Il faudrait instituer des principes qui introduisent une gêne lors de l’interaction avec les machines, pour que nous puissions continuer à faire la différence
Claire Benn, au Leverhulme Centre for the Future of Intelligence de l’université de Cambridge
Un signe déroutant : les nouvelles IA semblent, elles aussi, troublées par la vallée de l’étrange.

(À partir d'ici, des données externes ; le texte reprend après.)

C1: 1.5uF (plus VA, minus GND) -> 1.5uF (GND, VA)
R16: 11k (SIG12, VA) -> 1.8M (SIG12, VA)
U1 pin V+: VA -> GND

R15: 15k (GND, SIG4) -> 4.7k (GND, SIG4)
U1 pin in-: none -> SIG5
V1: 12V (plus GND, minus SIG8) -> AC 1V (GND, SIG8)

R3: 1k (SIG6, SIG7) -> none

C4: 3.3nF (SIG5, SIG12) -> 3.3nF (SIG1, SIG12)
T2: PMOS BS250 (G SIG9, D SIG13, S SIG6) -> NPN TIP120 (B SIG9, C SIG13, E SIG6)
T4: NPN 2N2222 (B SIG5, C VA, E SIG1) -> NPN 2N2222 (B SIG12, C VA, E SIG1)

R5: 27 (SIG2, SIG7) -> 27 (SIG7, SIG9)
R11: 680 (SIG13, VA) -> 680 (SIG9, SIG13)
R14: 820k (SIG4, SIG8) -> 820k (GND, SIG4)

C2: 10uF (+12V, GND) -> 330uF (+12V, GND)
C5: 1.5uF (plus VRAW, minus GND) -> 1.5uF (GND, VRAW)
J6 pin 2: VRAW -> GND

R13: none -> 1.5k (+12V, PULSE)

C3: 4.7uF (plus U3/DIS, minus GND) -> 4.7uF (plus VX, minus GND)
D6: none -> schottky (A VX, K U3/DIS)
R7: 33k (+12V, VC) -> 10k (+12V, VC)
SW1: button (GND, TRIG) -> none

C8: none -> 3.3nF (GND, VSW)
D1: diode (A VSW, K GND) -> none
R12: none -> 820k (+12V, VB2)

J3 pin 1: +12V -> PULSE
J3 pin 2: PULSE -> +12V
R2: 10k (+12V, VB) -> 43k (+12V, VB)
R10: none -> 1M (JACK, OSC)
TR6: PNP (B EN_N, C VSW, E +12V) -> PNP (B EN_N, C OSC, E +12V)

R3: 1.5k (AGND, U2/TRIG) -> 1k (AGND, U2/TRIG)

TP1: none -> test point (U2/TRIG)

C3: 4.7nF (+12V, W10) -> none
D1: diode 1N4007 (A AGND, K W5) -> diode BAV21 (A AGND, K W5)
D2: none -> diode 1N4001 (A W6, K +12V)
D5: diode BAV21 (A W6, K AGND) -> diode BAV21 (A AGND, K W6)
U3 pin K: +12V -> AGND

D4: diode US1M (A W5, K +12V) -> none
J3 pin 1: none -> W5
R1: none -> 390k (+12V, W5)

C’est ce qu’ont constaté des chercheurs de l’Institut national des sciences et technologies industrielles avancées de Tsukuba, au Japon, à travers le comportement de leur réseau de neurones artificiel CLIP, spécialisé dans l’apprentissage des concepts visuels : en lui montrant des images d’un visage humain transformé en objet, ils l’ont vu exprimer sa détresse ! “La réponse émotionnelle négative atteignait son maximum quand la confusion des indices visuels était la plus importante, ce qui soutient l’hypothèse du conflit cognitif, analyse le spécialiste d’IA Ryusuke Hayashi. Ces résultats confirment que l’IA moderne peut devenir de plus en plus semblable à l’humain, même en termes de sensibilité, simplement en apprenant à partir de données à grande échelle.”
Toujours plus invisible
Cela semble inexorable : il va devenir de plus en plus difficile de distinguer les machines des humains. “Surtout si nous limitons nos interactions à une seule modalité, comme les interactions textuelles”, prévient Claire Benn, au Leverhulme Centre for the Future of Intelligence de l’université de Cambridge. La philosophe des techniques milite pour que soit maintenue une “vallée de l’étrange morale”, qui nous permettrait de distinguer clairement les humains des machines. “Je pense qu’il faudrait instituer des principes de conception qui introduisent une plus grande gêne lors de l’interaction avec les machines, pour que nous puissions continuer à faire la différence. Mais cela va bien sûr à l’encontre des principales motivations économiques des concepteurs d’agents conversationnels : une intégration toujours plus invisible de l’IA dans nos vies.” Car l’intérêt de ChatGPT et autres IA fondées sur les grands modèles de langage est là : nous faire croire que le non-vivant est bien vivant.